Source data
+ + + +
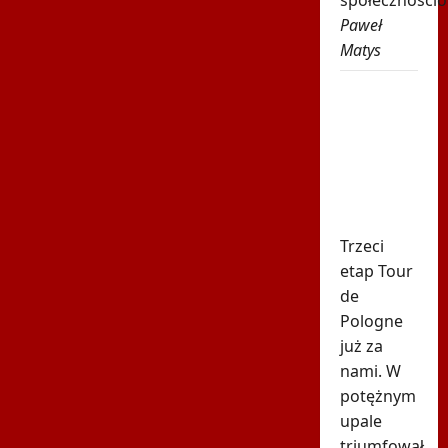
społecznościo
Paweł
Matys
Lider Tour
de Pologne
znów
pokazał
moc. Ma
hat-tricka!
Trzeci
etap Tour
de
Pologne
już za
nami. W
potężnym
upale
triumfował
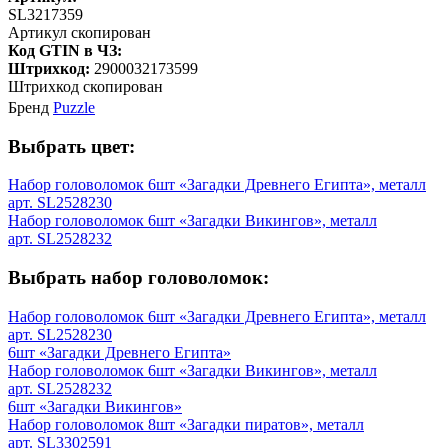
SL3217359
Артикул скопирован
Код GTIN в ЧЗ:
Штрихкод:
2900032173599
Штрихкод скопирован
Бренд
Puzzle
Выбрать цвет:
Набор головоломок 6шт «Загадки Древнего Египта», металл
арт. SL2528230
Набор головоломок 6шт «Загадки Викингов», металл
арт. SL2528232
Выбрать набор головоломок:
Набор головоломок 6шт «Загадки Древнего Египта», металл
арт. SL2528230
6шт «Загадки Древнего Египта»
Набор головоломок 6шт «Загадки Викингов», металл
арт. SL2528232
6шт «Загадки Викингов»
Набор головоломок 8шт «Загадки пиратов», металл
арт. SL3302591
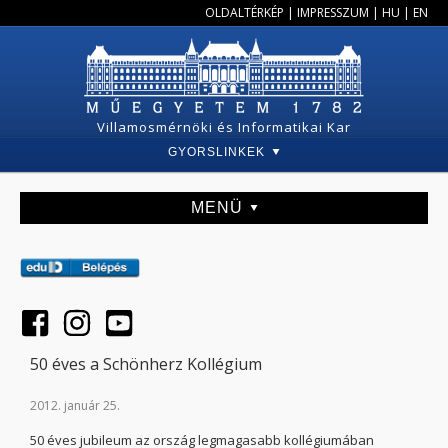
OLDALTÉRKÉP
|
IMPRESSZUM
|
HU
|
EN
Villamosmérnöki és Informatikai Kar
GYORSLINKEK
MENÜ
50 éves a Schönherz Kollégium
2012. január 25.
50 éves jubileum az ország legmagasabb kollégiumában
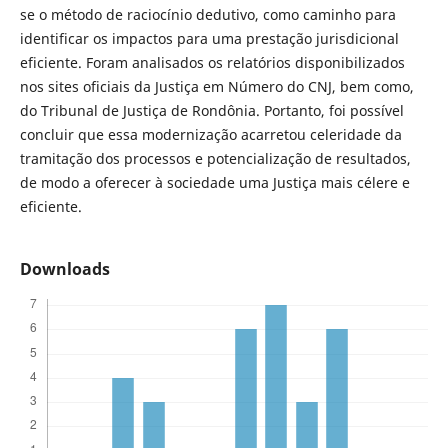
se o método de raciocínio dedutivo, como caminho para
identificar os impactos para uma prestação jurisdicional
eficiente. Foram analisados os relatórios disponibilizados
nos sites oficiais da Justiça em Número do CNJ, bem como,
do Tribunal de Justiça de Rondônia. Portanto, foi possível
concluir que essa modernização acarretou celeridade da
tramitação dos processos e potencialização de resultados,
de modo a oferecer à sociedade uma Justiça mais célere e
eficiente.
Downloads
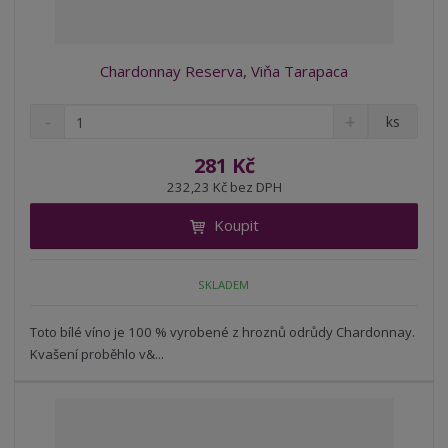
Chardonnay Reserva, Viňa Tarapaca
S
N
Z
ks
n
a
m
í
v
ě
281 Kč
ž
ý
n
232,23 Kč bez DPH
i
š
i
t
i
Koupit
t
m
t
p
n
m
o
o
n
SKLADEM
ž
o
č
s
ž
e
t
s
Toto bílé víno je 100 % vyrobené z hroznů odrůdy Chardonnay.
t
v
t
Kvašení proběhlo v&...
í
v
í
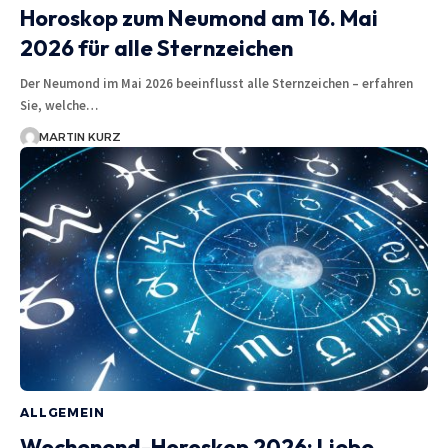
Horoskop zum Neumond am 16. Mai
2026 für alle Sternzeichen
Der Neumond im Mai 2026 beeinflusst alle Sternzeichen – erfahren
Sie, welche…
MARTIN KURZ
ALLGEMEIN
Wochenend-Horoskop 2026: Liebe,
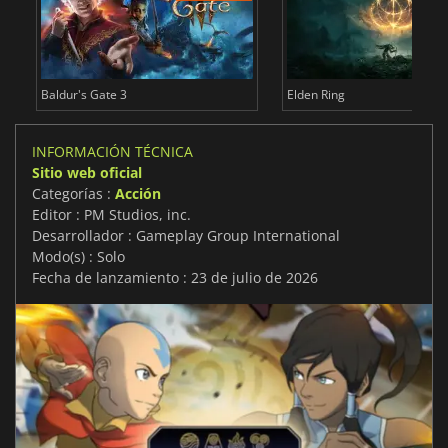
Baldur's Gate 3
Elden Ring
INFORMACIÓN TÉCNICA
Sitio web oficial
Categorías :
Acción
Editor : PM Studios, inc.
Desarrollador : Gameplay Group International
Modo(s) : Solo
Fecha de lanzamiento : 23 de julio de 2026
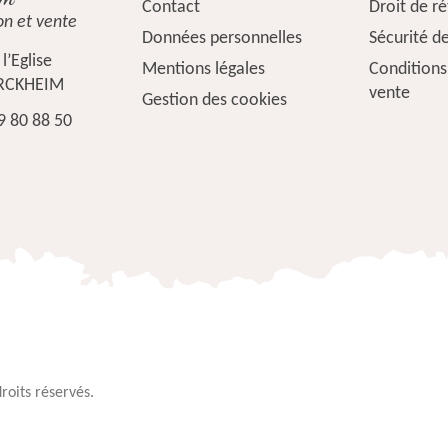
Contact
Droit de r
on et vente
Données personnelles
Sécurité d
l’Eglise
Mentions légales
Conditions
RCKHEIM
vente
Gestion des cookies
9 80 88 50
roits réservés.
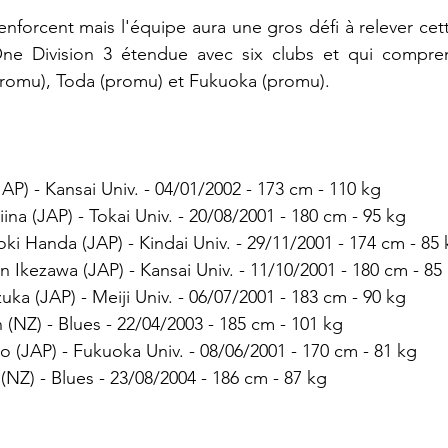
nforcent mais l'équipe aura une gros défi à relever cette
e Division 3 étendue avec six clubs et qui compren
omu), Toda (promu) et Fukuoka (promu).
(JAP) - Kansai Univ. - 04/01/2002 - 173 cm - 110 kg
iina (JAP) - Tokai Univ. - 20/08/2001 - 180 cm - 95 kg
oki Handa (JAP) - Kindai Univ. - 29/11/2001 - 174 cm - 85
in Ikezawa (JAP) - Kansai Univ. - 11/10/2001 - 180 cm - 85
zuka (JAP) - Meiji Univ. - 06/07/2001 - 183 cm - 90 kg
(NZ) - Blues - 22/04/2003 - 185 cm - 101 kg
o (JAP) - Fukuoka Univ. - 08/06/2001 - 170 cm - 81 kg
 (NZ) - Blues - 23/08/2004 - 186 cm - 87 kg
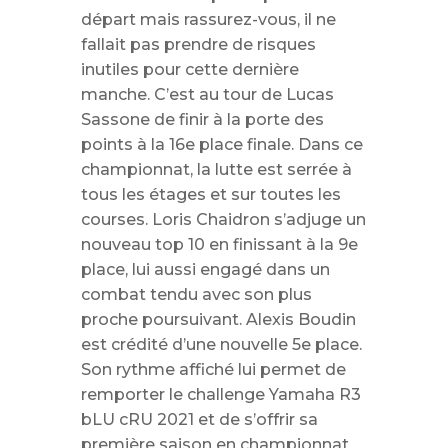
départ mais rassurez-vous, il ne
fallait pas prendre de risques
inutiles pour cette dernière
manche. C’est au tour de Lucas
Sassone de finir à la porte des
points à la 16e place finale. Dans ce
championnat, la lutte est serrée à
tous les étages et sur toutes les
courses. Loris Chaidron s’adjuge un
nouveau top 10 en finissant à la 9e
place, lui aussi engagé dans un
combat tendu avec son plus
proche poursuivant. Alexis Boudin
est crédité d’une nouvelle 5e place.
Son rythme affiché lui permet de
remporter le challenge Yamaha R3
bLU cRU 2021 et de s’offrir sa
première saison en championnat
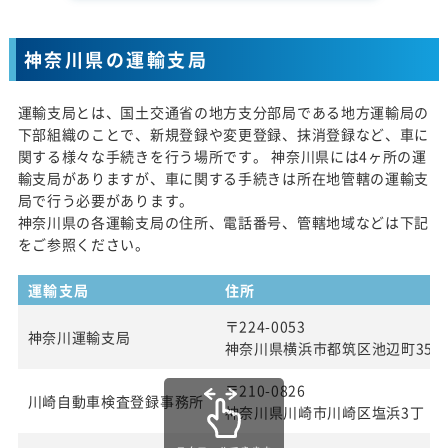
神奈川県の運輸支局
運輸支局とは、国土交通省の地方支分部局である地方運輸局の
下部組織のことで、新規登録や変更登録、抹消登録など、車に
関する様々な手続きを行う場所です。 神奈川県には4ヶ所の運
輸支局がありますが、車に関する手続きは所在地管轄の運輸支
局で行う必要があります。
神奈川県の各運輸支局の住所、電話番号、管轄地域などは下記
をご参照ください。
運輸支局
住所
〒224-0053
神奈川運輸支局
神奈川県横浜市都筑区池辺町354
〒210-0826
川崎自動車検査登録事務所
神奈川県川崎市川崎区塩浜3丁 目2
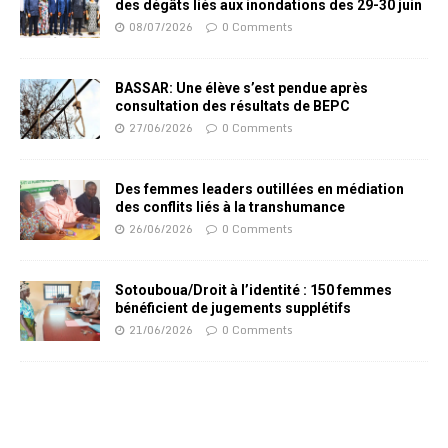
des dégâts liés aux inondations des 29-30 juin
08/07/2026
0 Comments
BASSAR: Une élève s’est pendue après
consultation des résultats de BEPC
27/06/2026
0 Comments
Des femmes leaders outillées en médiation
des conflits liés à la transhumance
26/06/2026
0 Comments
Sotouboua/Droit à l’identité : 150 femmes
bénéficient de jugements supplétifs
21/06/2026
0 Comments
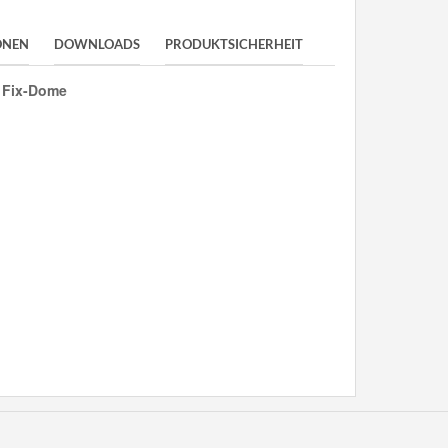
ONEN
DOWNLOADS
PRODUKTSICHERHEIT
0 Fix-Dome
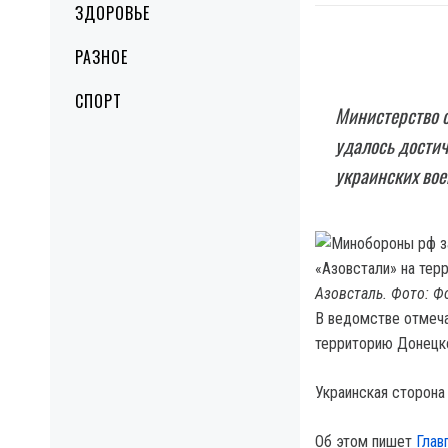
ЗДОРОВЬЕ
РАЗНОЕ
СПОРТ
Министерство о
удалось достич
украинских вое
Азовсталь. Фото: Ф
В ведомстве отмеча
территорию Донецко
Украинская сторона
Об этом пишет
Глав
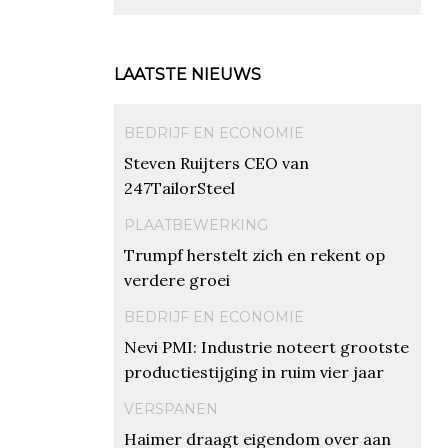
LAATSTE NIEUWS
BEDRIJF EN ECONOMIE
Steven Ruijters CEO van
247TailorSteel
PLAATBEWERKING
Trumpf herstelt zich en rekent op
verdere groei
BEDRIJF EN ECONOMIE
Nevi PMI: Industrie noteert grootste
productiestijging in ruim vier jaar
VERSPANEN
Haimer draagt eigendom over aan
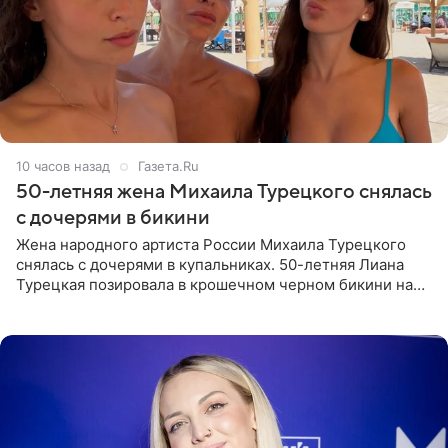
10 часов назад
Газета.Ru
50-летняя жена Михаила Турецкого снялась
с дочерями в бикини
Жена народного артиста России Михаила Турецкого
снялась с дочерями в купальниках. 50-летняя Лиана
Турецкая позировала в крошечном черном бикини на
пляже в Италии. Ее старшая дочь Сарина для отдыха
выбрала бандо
+ + + +
== Task brief ==
Using the records above, give the count of lines with the word "бикини", and write nothing more.

== Exercise result ==
2